Possible bug in handling of an app crash during sync

I’ve got something weird with the sync engine when there is an app crash.
It’s been around for a long time, but was rare enough that I ignored it.
It turns out this happens most of the time if the app crashes during startup.

Environmental Details:

  • Client: MacOS Ventura 13.5
  • Language/Framework: C#, .Net Core 7
  • CB Lib: Couchbase.Lite 3.1.1, Couchbase.Lite.Support.NetDesktop 3.1.1

How to reproduce:

  • Have a cb database with an account with a reasonable amount of data (in my case 94 MB with 260 documents). I can reproduce this with less - it just needs to be enough to take time to sync.
  • Start up my app on a machine. First time run so there is no local db.
  • Collect login credentials.
  • Local DB is created. The sync engine starts. I can see syncing start, and data begins to arrive.
  • Kill the app (using kill -9 or in the debugger).

Now restart the app.

  • Collect login credentials
  • The sync engine starts.
  • The sync engine pulls no data, it sends a SyncUpdate message of “Idle”.

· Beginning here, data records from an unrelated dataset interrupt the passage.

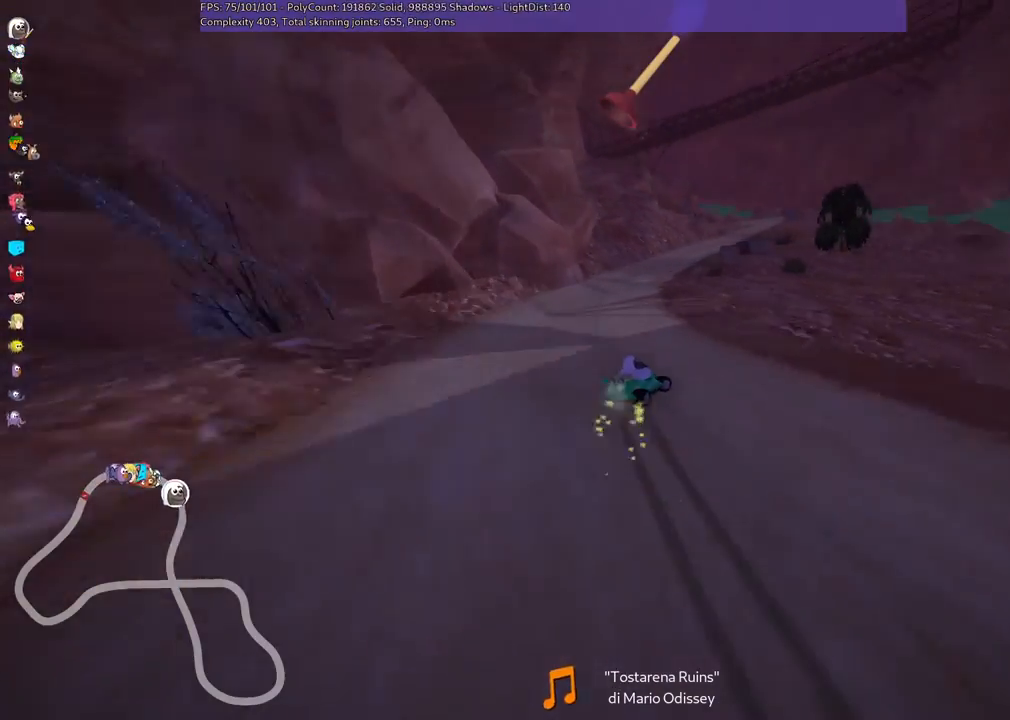
{"keys": ["left", "m", "up"], "events": [[33, "right", "up"], [100, "right", "down"], [267, "right", "up"]]}
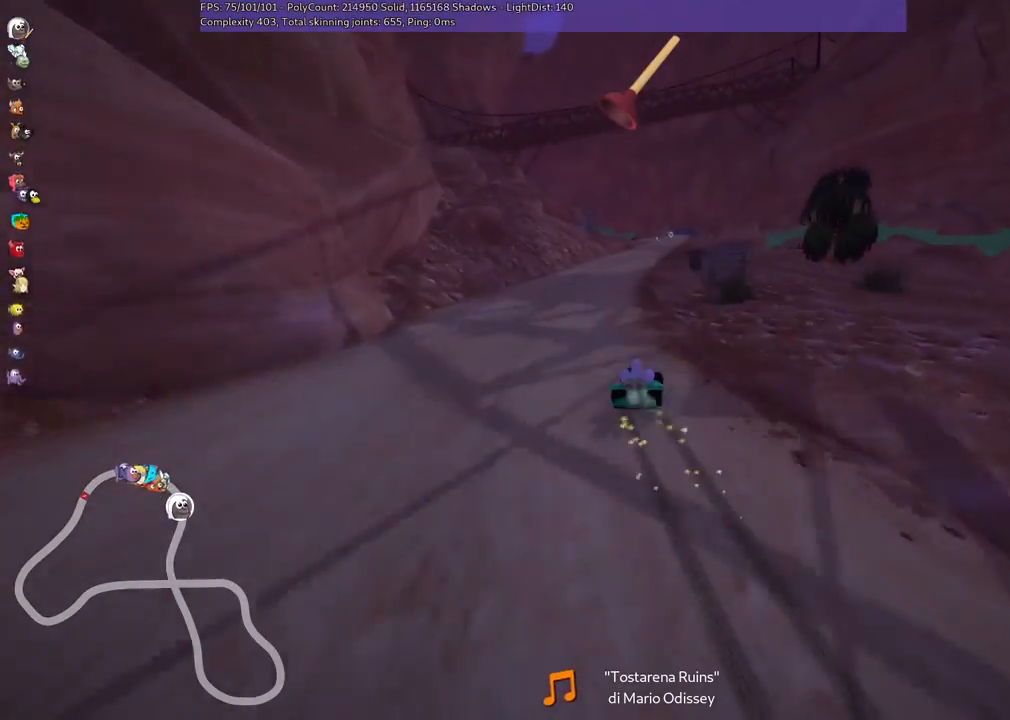
{"keys": ["left", "m", "up"], "events": [[267, "right", "down"], [433, "right", "up"]]}
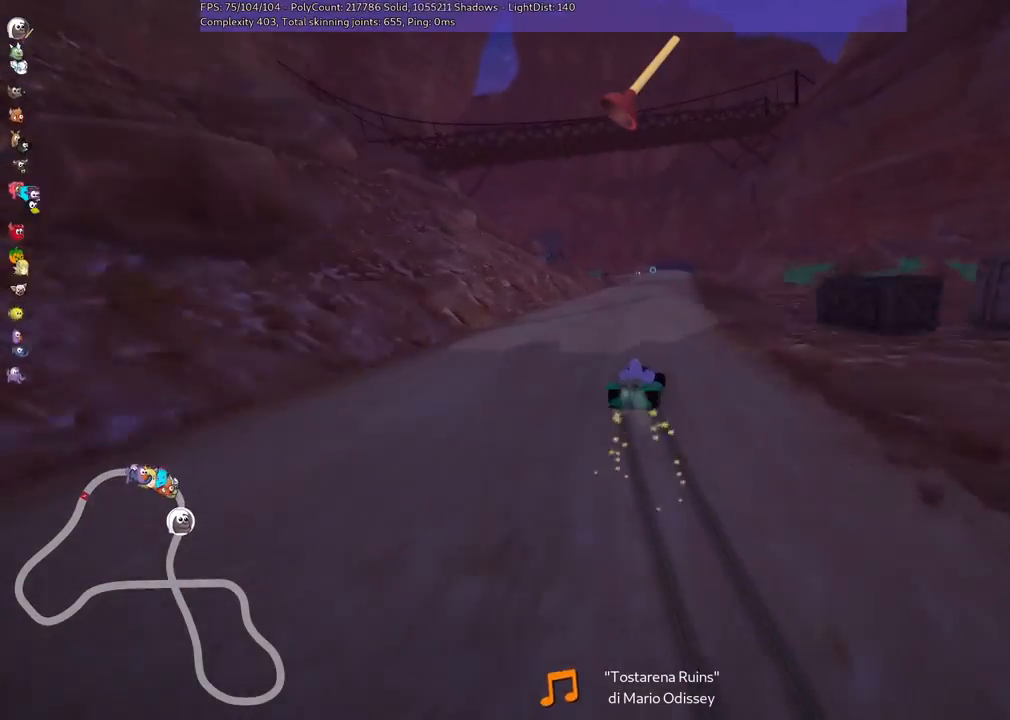
{"keys": ["left", "m", "up"], "events": []}
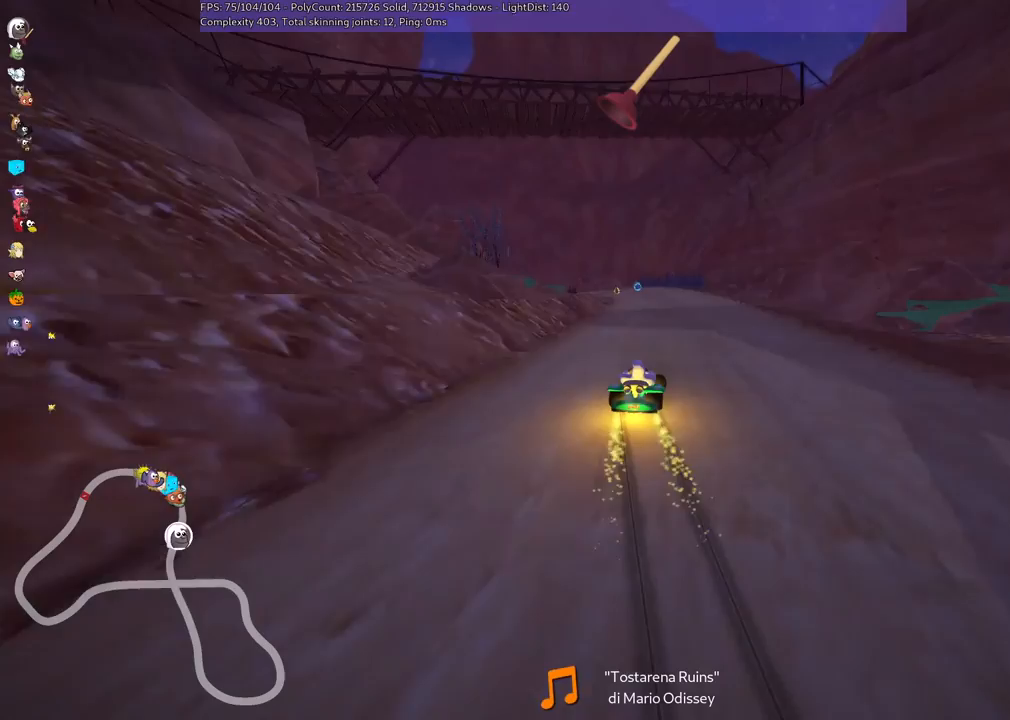
{"keys": ["left", "m", "up"], "events": []}
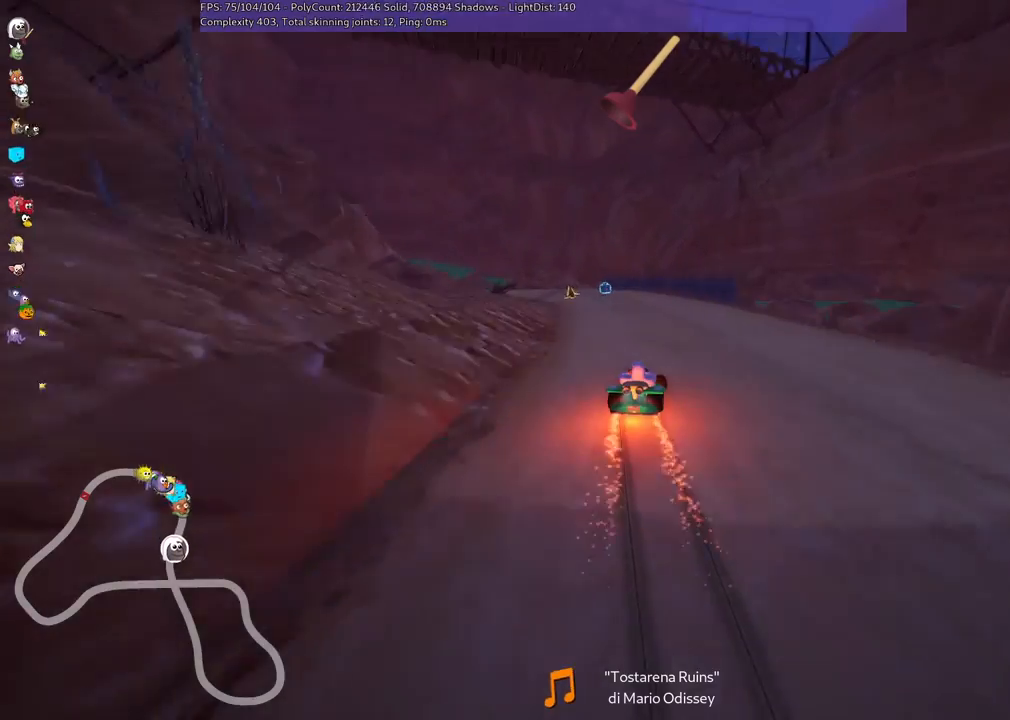
{"keys": ["left", "m", "up"], "events": [[133, "m", "up"], [233, "left", "up"], [400, "left", "down"], [467, "m", "down"]]}
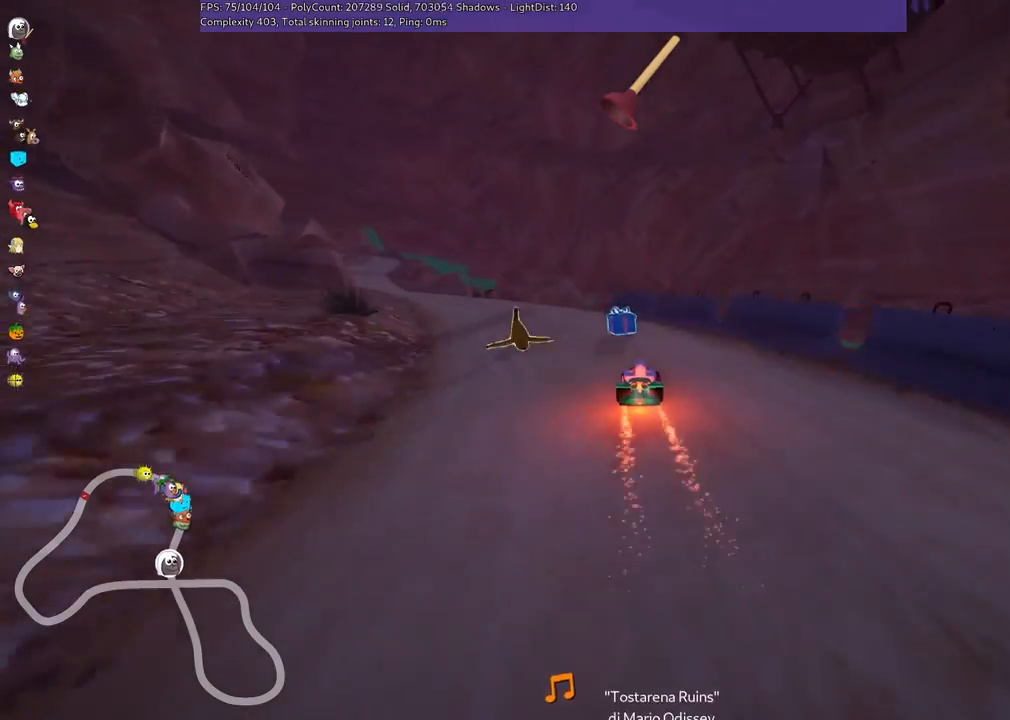
{"keys": ["left", "up"], "events": [[400, "m", "up"]]}
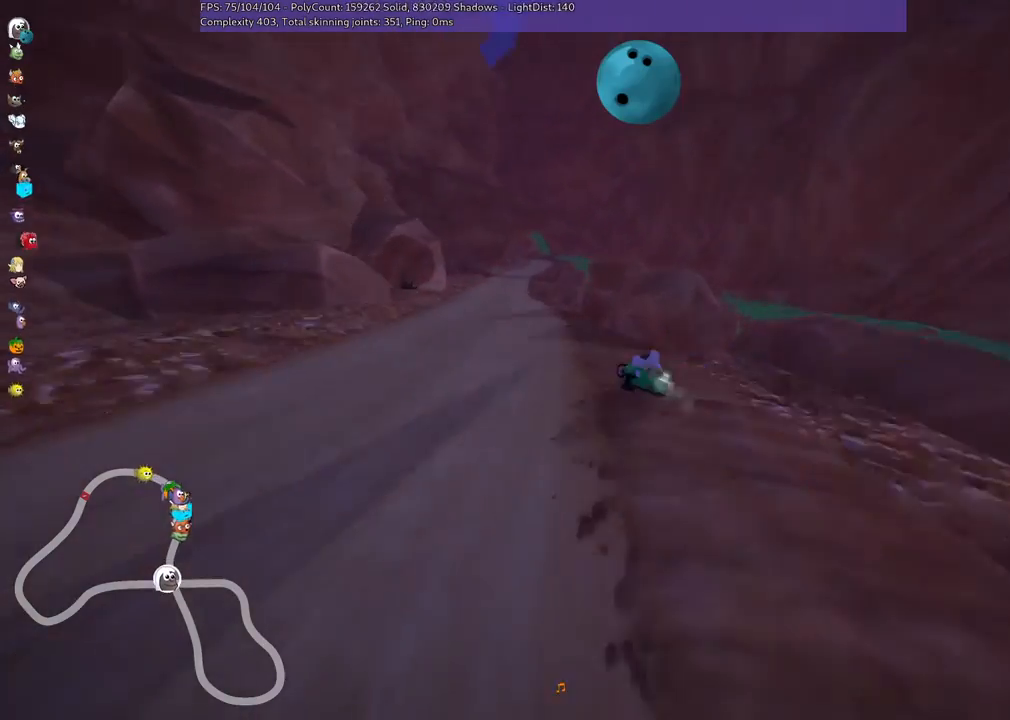
{"keys": ["left", "up"], "events": [[67, "left", "up"], [300, "left", "down"]]}
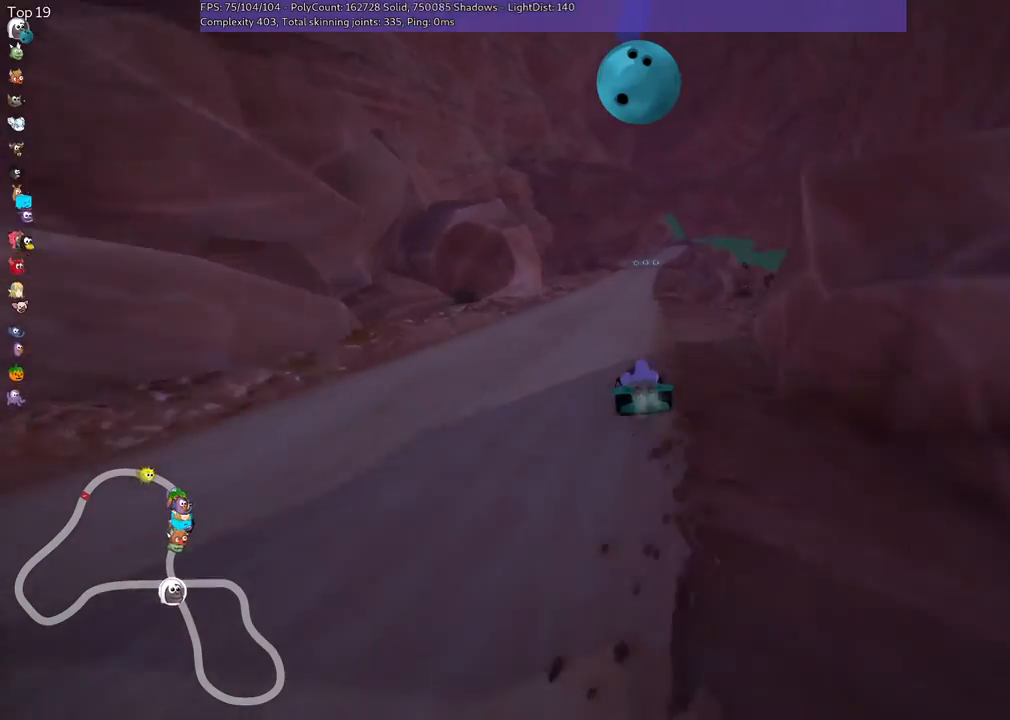
{"keys": ["left", "m", "up"], "events": [[33, "left", "up"], [133, "m", "down"], [133, "right", "down"], [200, "left", "down"], [333, "right", "up"]]}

There seems to be no way to tell the difference between an incomplete sync and a normal complete sync, that is I don’t get any indication of the failure. Further the only way to fix this is to delete the local db and restart the sync from scratch. That is, restarting the app doesn’t fix this. Once it believes sync is complete, it is always complete.

Logging
I have been collecting DB logs using a class that implements ILogger. In my case, I just dump the log entries into nlog using a shameless copy of your sample code:

    class DBSyncLogger : Couchbase.Lite.Logging.ILogger
    {
        private static Logger log = LogManager.GetCurrentClassLogger();

        public Couchbase.Lite.Logging.LogLevel Level { get; set; }

        public void Reset()
        {
        }

        public void Log(Couchbase.Lite.Logging.LogLevel level, LogDomain domain, string message)
        {
            switch (level)
            {
                case Couchbase.Lite.Logging.LogLevel.Info:
                    log.Info(message);
                    break;
                case Couchbase.Lite.Logging.LogLevel.Error:
                    log.Error(message);
                    break;
                case Couchbase.Lite.Logging.LogLevel.Warning:
                    log.Warn(message);
                    break;
                case Couchbase.Lite.Logging.LogLevel.Debug:
                    log.Debug(message);
                    break;
                case Couchbase.Lite.Logging.LogLevel.Verbose:
                    log.Trace(message);
                    break;
            }
        }
    }

I start the logging using the following code:

#if ENABLEDBLOGGING
            Database.Log.Custom = new DBSyncLogger { Level = Couchbase.Lite.Logging.LogLevel.Warning };
            Database.Log.Console.Domains = LogDomain.All;
            Database.Log.Console.Level = Couchbase.Lite.Logging.LogLevel.Verbose;
#endif

I ran my app, killed it, then ran it again (as outlined above).
I have attached the output of the second run (with as much extraneous logging information removed). You can see the sync being started up, the replicator connecting to the remote end, it doing a few reads/writes and SyncUpdate messages (to my code), then it goes into idle state with hundreds of docs unsynced.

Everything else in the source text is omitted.